Australia's monthly measure of inflation rose to 3.0% year-on-year in August, which was stronger than the expected 2.9% and a step higher than the previous month's reading of 2.8%.
The reading lowers the odds of further Reserve Bank of Australia (RBA) interest rate reductions, which shores up short-term bond yields and the Aussie Dollar.
"AUD/USD jumped by around 30pips following the stronger than expected Australian CPI indicator for August," says Kristina Clifton, FX strategist at Commonwealth Bank of Australia.
Inflation sub-measures that the RBA would be particularly focused on also printed on the hot side: The monthly CPI indicator excluding volatile items like fuel, food and holiday travel (core inflation) rose 3.4% in the 12 months to August, following a 3.2% rise in the 12 months to July.

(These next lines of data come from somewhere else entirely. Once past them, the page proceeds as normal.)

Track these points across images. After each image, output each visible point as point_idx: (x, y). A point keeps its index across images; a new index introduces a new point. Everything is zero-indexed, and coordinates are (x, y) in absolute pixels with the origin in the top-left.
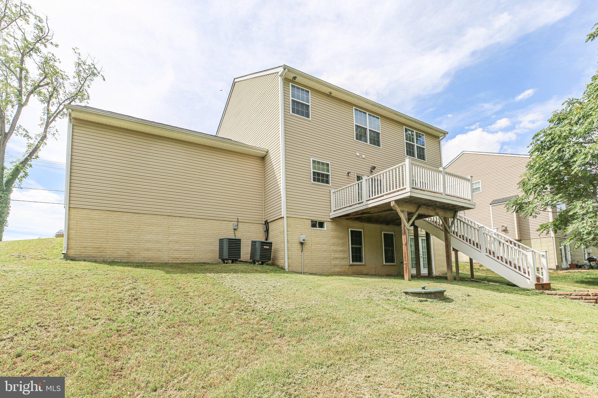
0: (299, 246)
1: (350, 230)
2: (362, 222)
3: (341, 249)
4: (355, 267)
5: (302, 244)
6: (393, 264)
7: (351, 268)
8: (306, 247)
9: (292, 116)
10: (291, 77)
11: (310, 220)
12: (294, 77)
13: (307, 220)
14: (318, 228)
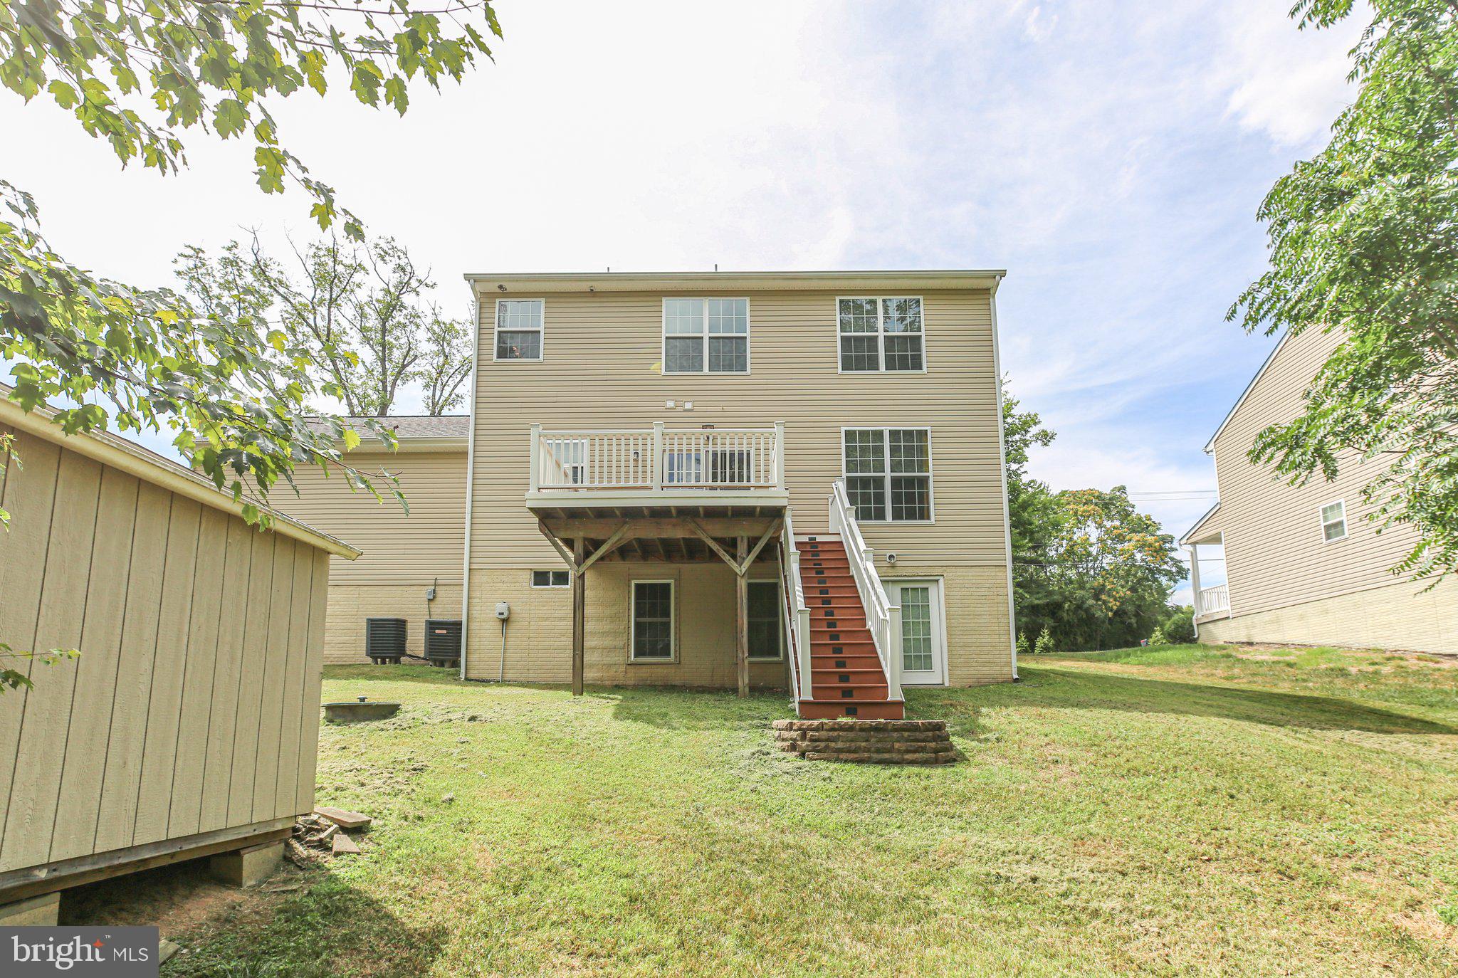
0: (497, 626)
1: (633, 583)
2: (672, 562)
3: (607, 627)
4: (646, 670)
5: (505, 622)
6: (775, 659)
7: (631, 670)
8: (513, 629)
9: (496, 364)
10: (494, 287)
11: (529, 572)
12: (500, 287)
13: (520, 572)
14: (551, 586)
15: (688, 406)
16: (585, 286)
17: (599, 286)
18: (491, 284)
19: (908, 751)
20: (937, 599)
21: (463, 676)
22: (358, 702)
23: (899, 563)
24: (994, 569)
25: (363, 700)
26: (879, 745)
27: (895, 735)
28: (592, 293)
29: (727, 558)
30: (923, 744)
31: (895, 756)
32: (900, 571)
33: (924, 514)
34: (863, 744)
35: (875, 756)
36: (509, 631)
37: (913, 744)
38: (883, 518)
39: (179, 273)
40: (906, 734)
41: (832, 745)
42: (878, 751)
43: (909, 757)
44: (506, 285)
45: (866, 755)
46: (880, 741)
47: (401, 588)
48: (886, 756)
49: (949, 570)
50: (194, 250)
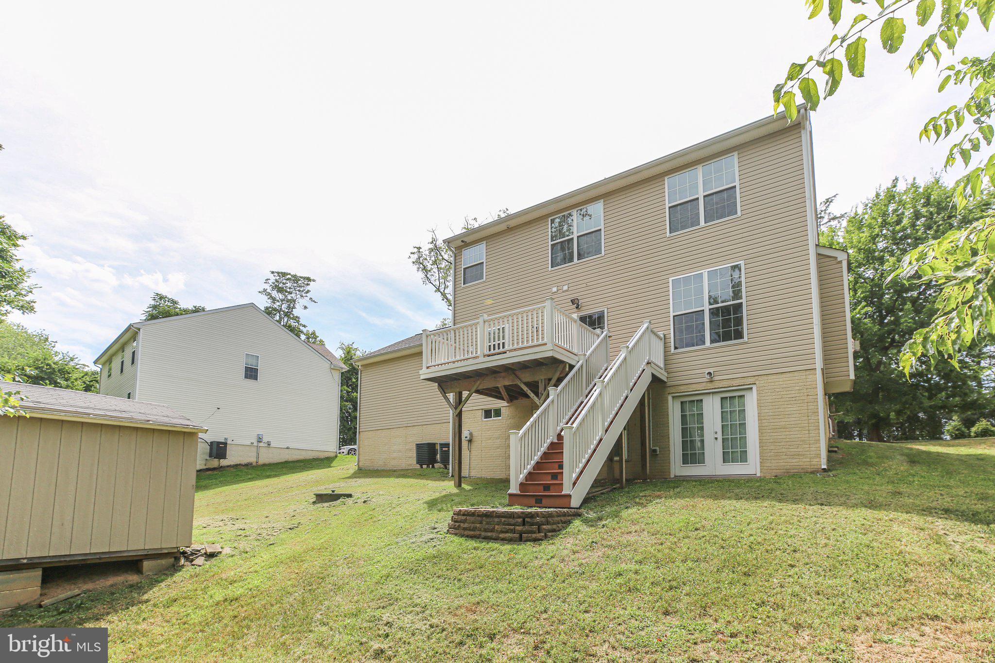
5: (469, 441)
9: (464, 288)
10: (459, 243)
11: (481, 411)
12: (462, 241)
13: (477, 412)
14: (493, 418)
15: (565, 288)
16: (503, 227)
17: (512, 223)
18: (456, 242)
19: (502, 532)
20: (751, 402)
21: (450, 475)
22: (331, 492)
23: (716, 378)
24: (804, 373)
25: (333, 491)
26: (487, 527)
27: (496, 520)
28: (510, 229)
29: (532, 395)
30: (512, 527)
31: (494, 535)
32: (717, 385)
33: (739, 335)
34: (478, 525)
35: (483, 534)
36: (472, 447)
37: (507, 527)
38: (704, 343)
39: (414, 263)
40: (503, 520)
41: (462, 525)
42: (486, 530)
43: (502, 536)
44: (465, 239)
45: (478, 533)
46: (488, 523)
47: (439, 425)
48: (489, 534)
49: (760, 378)
50: (417, 248)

Annual trimmed mean inflation, which this month excluded the annual rise in Electricity prices, alongside other large price rises and falls, was 2.6% to August, down from 2.7% to July.

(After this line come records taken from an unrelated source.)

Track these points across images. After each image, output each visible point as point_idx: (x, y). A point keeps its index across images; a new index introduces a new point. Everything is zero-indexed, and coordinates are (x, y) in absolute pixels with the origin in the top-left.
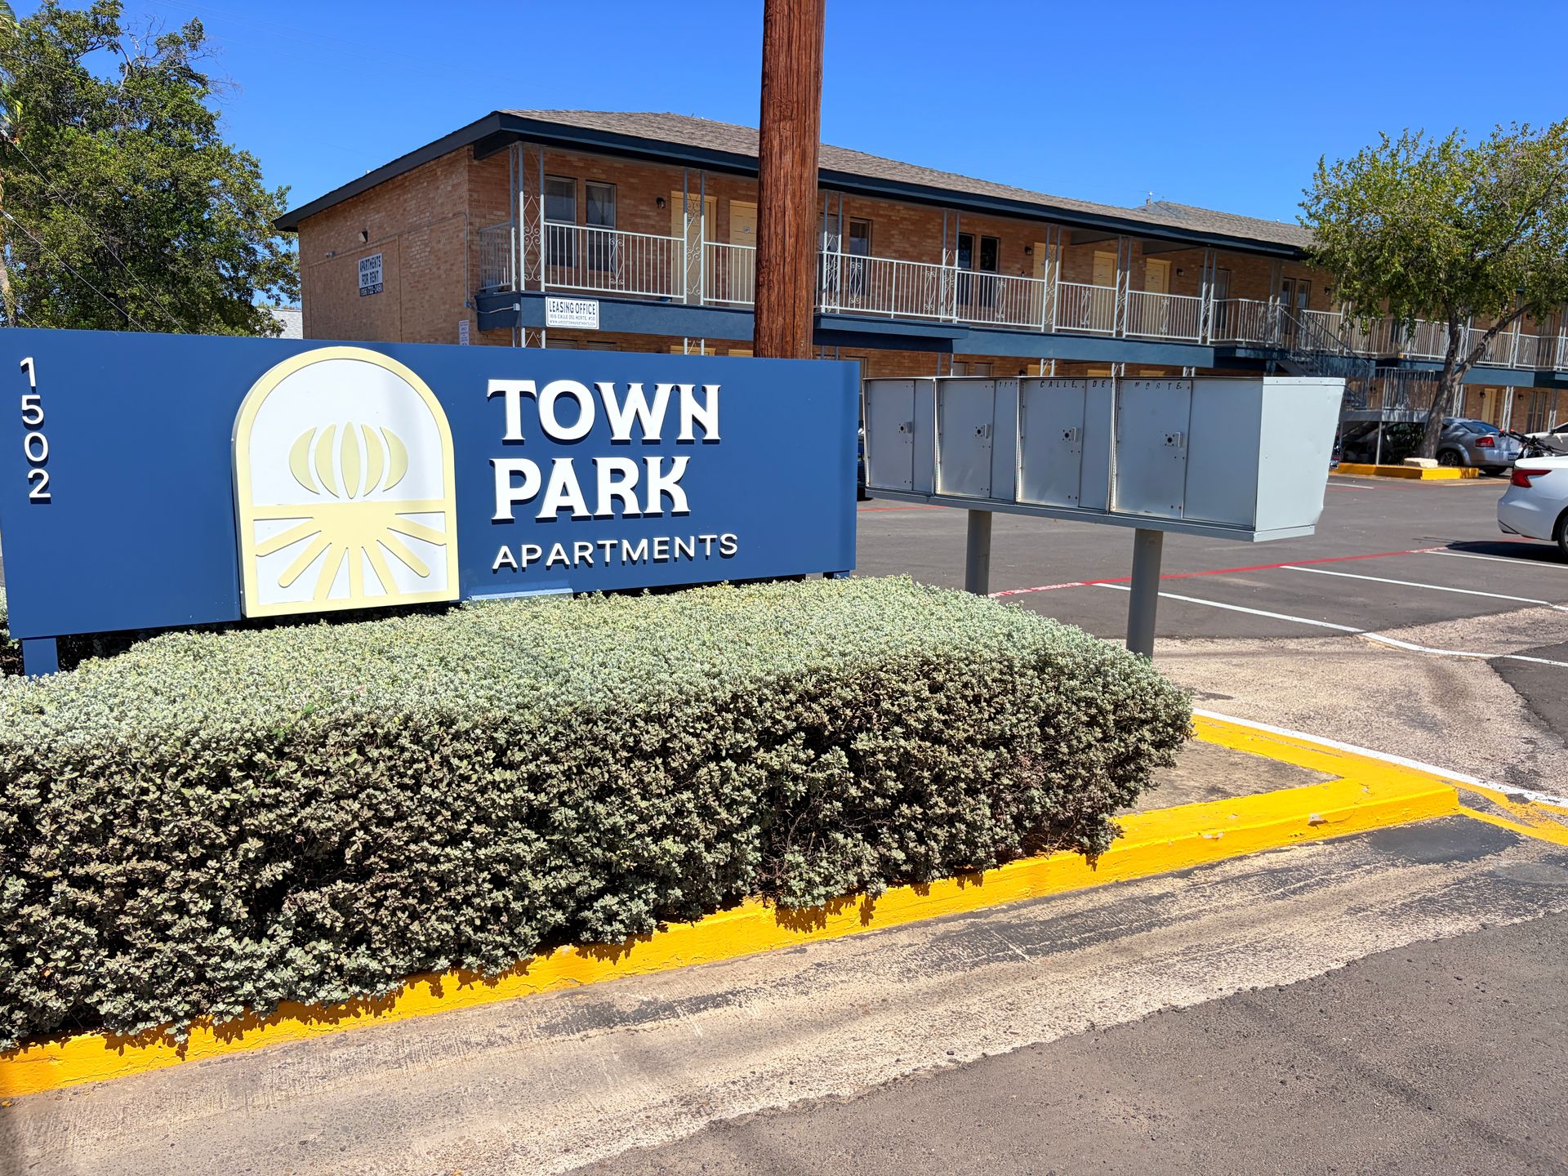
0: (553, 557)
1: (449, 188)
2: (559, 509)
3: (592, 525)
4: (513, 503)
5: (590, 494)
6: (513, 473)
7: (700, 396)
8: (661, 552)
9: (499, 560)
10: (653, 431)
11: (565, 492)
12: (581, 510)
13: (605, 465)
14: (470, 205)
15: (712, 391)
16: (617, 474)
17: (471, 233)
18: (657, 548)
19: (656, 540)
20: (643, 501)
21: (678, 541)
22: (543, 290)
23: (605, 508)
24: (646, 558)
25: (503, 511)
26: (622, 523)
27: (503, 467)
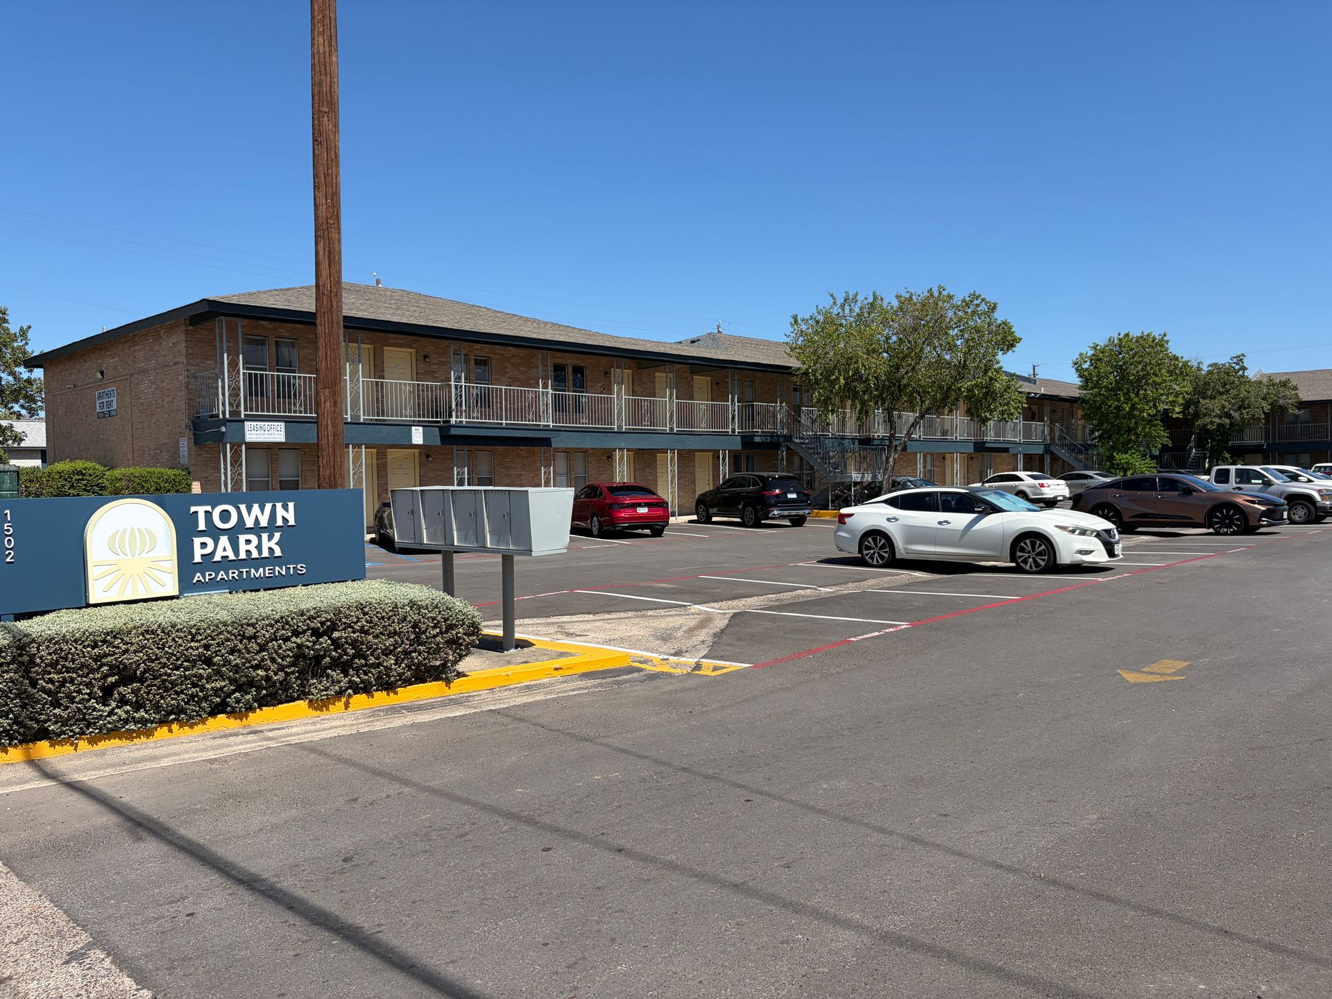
0: (220, 577)
1: (170, 345)
2: (222, 557)
3: (237, 563)
4: (202, 555)
5: (236, 550)
6: (202, 544)
7: (286, 508)
8: (269, 573)
9: (196, 579)
10: (264, 522)
11: (225, 550)
12: (232, 557)
13: (242, 538)
14: (186, 357)
15: (291, 505)
16: (248, 542)
17: (188, 377)
18: (267, 572)
19: (267, 568)
20: (260, 551)
21: (277, 568)
22: (243, 416)
23: (243, 555)
24: (262, 576)
25: (198, 559)
26: (250, 562)
27: (197, 541)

The Australian dollar advanced a third of a per cent on the day against the U.S. dollar, with AUD/USD now quoting at 0.6620.
The pound to Australian dollar fell two-thirds of a per cent to 2.0366 and looks at risk of breaking below the key 200-day exponential moving average, which would signal a major trend-change for the pair. Those with outgoing AUD payments should consider the merits of securing current rates to protect against any notable deterioration in the exchange rate.
Against the euro, the Aussie is 0.60% higher as it pushes EUR/AUD down to 1.7796.
The Australian Dollar's advance is linked to the lower odds of a November rate cut at the RBA, with market implied pricing showing investors are now near even on the odds of a November cut, down from a sure-fire 70% yesterday.
Pushing against the inflation indicator and keeping alive the potential for a rate reduction is last week's disappointing labour market report that showed a surprise 5.4K loss in jobs in August.
"We continue to expect unemployment to tick higher against a backdrop of a modest short-term softening in participation," says Ryan Wells, an Economist at Westpac.
Westpac thinks the RBA is already alert to a deteriorating jobs market and will respond with a November rate cut, with a further 50bps of easing pencilled in for 2026.
Commonwealth Bank of Australia also thinks the RBA stands ready to cut in November; however, this is no longer a "done deal" says Harry Ottley, an economist at the bank. "Tension is building in the economic data flow in Australia."
That tension is found in a softening jobs market which a central bank tends to respond to via lowering interest rates versus stubborn above-target inflation, which warrants caution.
With the market now at 50/50 odds for a November rate cut, there will be heightened focus on next month's inflation and labour market reports, as these should seal the deal on the final decision.
Expect the Aussie dollar to be more sensitive than usual to domestic drivers.